Saved data entries:

____________________

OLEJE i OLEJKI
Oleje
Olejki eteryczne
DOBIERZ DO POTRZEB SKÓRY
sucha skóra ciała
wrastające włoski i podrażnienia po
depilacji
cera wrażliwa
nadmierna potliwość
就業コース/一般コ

____________________

## What to do
Write out every one of these lines again, keeping each character the same.

## Written reply
OLEJE i OLEJKI
Oleje
Olejki eteryczne
DOBIERZ DO POTRZEB SKÓRY
sucha skóra ciała
wrastające włoski i podrażnienia po
depilacji
cera wrażliwa
nadmierna potliwość
就業コース/一般コ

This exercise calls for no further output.